The Federal Government has confirmed that the remaining two of the four recently signed tax reform laws will take effect on January 1, 2026, despite ongoing controversy over alleged alterations to the legislations.
Chairman of the Presidential Committee on Fiscal Policy and Tax Reforms, Taiwo Oyedele, disclosed this after a meeting with President Bola Ahmed Tinubu in Lagos. The delegation included the Chairman of the Nigerian Revenue Service (NRS), Zacch Adedeji, and the Chairman of the National Tax Policy Implementation Committee, Joseph Tegbe.
Oyedele said the meeting aimed to update the President on the implementation status of the four landmark tax reform laws, noting that two— the Nigerian Revenue Service (Establishment) Act and the Joint Revenue Board (Establishment) Act—have already commenced.
“The remaining two laws, the Nigerian Tax Act and the Nigerian Tax Administration Act, are scheduled to commence on the first of January 2026,” Oyedele stated, stressing that the timeline remains unchanged.
He said the Federal Government welcomed the position of the House of Representatives committee investigating alleged alterations and remains open to legislative engagement where necessary.
“The plan to commence the two remaining new laws on the first of January 2026 will go ahead as scheduled because these reforms are designed to provide relief to the Nigerian people,” Oyedele said.
Under the new regime, most workers and small businesses are set to benefit significantly. “Bottom 98 per cent of workers will see either no PAYE tax or lower taxes. Small businesses, 97 per cent of them, will be exempted from Corporate Income Tax, VAT, Withholding Tax, while large businesses will see a reduction in taxes,” he explained.

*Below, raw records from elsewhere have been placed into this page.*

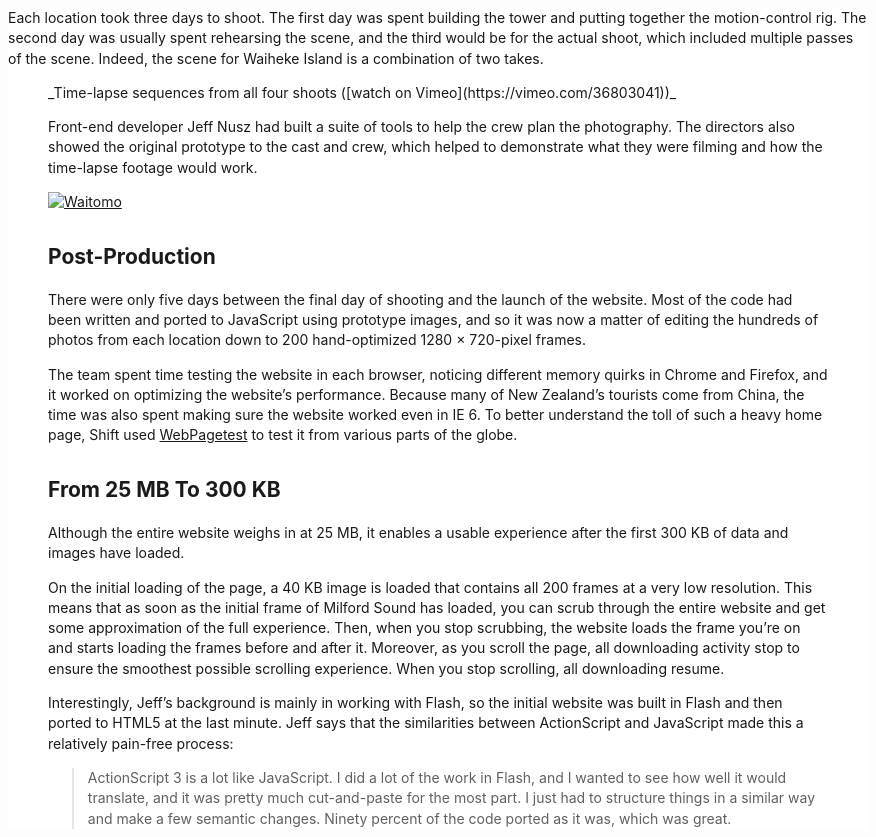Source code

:Each location took three days to shoot. The first day was spent building the tower and putting together the motion-control rig. The second day was usually spent rehearsing the scene, and the third would be for the actual shoot, which included multiple passes of the scene. Indeed, the scene for Waiheke Island is a combination of two takes.

<figure class="video-container"><iframe loading="lazy" src="https://player.vimeo.com/video/36803041" width="550" height="309" frameborder="0" webkitallowfullscreen="" mozallowfullscreen="" allowfullscreen=""></iframe>
_Time-lapse sequences from all four shoots ([watch on Vimeo](https://vimeo.com/36803041))_

Front-end developer Jeff Nusz had built a suite of tools to help the crew plan the photography. The directors also showed the original prototype to the cast and crew, which helped to demonstrate what they were filming and how the time-lapse footage would work.

[![](https://archive.smashing.media/assets/344dbf88-fdf9-42bb-adb4-46f01eedd629/89b8abe1-568a-46c4-a74e-6db4bed0dbb0/waitomo-4.jpg "Waitomo")](https://archive.smashing.media/assets/344dbf88-fdf9-42bb-adb4-46f01eedd629/89b8abe1-568a-46c4-a74e-6db4bed0dbb0/waitomo-4.jpg)

## Post-Production

There were only five days between the final day of shooting and the launch of the website. Most of the code had been written and ported to JavaScript using prototype images, and so it was now a matter of editing the hundreds of photos from each location down to 200 hand-optimized 1280 × 720-pixel frames.

The team spent time testing the website in each browser, noticing different memory quirks in Chrome and Firefox, and it worked on optimizing the website’s performance. Because many of New Zealand’s tourists come from China, the time was also spent making sure the website worked even in IE 6\. To better understand the toll of such a heavy home page, Shift used [WebPagetest](https://www.webpagetest.org/) to test it from various parts of the globe.</p>

## From 25 MB To 300 KB

Although the entire website weighs in at 25 MB, it enables a usable experience after the first 300 KB of data and images have loaded.

On the initial loading of the page, a 40 KB image is loaded that contains all 200 frames at a very low resolution. This means that as soon as the initial frame of Milford Sound has loaded, you can scrub through the entire website and get some approximation of the full experience. Then, when you stop scrubbing, the website loads the frame you’re on and starts loading the frames before and after it. Moreover, as you scroll the page, all downloading activity stop to ensure the smoothest possible scrolling experience. When you stop scrolling, all downloading resume.

Interestingly, Jeff’s background is mainly in working with Flash, so the initial website was built in Flash and then ported to HTML5 at the last minute. Jeff says that the similarities between ActionScript and JavaScript made this a relatively pain-free process:

<blockquote>
<p>ActionScript 3 is a lot like JavaScript. I did a lot of the work in Flash, and I wanted to see how well it would translate, and it was pretty much cut-and-paste for the most part. I just had to structure things in a similar way and make a few semantic changes. Ninety percent of the code ported as it was, which was great.</p>
</blockquote>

Oyedele added that planning for implementation began immediately after the bills were transmitted to the National Assembly, with six months since presidential assent dedicated to capacity building, system upgrades, and sensitisation. He emphasised that the staggered rollout allows newly created institutions, such as the Office of the Tax Ombudsman, to become operational before the laws take effect.
“The intention of this tax reform is not immediate revenue generation but long-term economic growth, expanded tax base, and improved tax culture,” he said.
Meanwhile, the National Assembly said it is addressing the controversy over the passage, assent, and gazetting of the four laws within its constitutional and statutory mandate. In a statement, the legislature noted that relevant committees are reviewing harmonisation and publication issues, and that certified true copies of the Acts are being facilitated by the Clerk to the National Assembly.
The legislature stressed that the review is administrative and does not imply any defect in legislative authority, reaffirming its commitment to constitutionalism, transparency, and due process.